The bookstore was in a building called the Philosophical Research Society, which I lived across the corner from and would pass countless times on my runs in the neighbourhood, but never thought to go in until one day I noticed a plaque on a statue displaying a quote about man’s higher consciousness, which prompted me to enter. There, I began attending lectures alone on mysticism, folklore, and religion, because they reminded me of my history classes at university and I missed using my brain. I’d say this album is my most introspective yet, and I think this period of deep reflection and self-inquiry, as we were wrapping up the recording on it, was essential to the way the subject matter ended up being expressed.
Cold showers
“Swim, swim” comes from a sentence I’d said to someone in a bit of a romantically entangled context: “If you want to swim, swim.” I had little patience for anyone else’s indecisiveness, possibly because I despised it in myself. I remember an old version of me waffling back and forth between whether or not to pull the plug on a relationship that I deep down already knew wasn’t working. This was in the same season of my life when I’d spent 72 hours mulling over an online grocery order in the peak of the pandemic, adding and then removing and then re-adding frozen cod to my cart because of the myriad factors and variables I was taking into consideration: my schedule that week, whether fresh cod was a better bet if I was going to be able to eat it in time, what else I had in my fridge that needed finishing.
I really, really exhausted myself.
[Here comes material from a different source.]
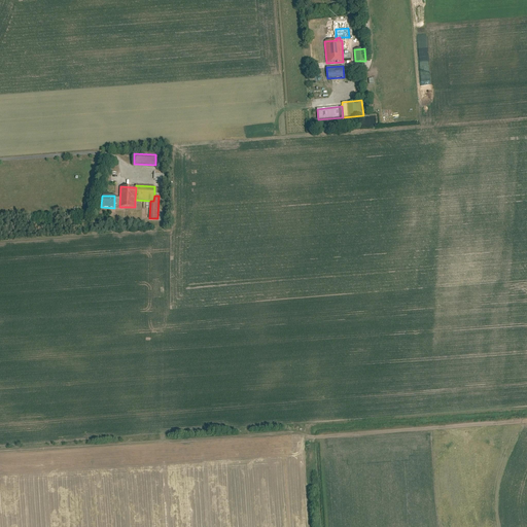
All buildings are outlined.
That was when I told myself, “Enough, the pain of making the wrong decision can’t possibly be worse than the torment of this paralysis,” and in that vein, I started taking cold showers to train myself to get used to the feeling of a shocking, uncomfortable, but eventually gratifying plunge. I pulled the plug, I bought the one-way ticket; I became ruthless with myself, but this cold shower habit kickstarted the chain of processes that made me party to the places, people, encounters, and experiences that eventually shaped this album.
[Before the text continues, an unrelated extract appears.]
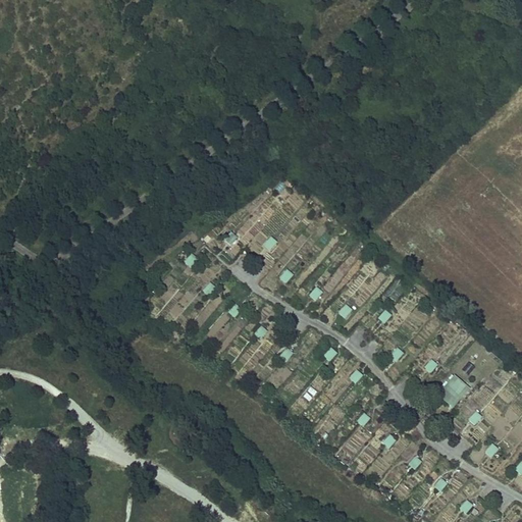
[(272,252),(277,242),(269,238),(264,248),(272,252)]
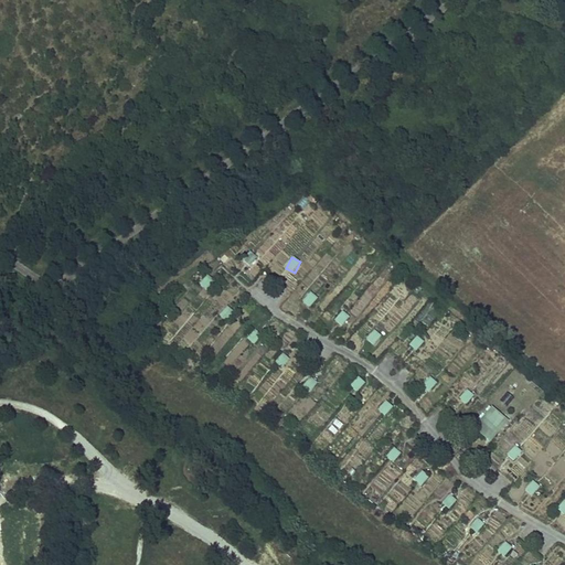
[(206,275),(200,285),(208,290),(214,280),(206,275)]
Brianna Lance’s dress for & Other Stories’ capsule collection
Right as we were conceptualizing the visuals for this album, I got a call from the Prime Minister’s office in Singapore saying that they wanted me to fly back to perform a song that I’d written for a National Day event a few years prior, because there was about to be a change in leadership and they wanted me to sing it at the swearing-in ceremony. In a mad scramble with brands and designers to source for outfits, my manager was given a sample piece from the atelier & Other Stories, who were unveiling a new collection with New York–based artist Brianna Lance. I was in the midst of shooting the music video for “Blondie,” so I took the dress with me on a whim, unsure if we were going to use it. Oddly enough it ended up defining all of the visuals on the album—none of our other options ever felt right, so we shot most of the cover art and videos in this dress that I now find impossible to divorce from my narrative of this album’s piecing. A few months later I looked up Brianna Lance out of curiosity and realized that this collection was inspired by her love for water.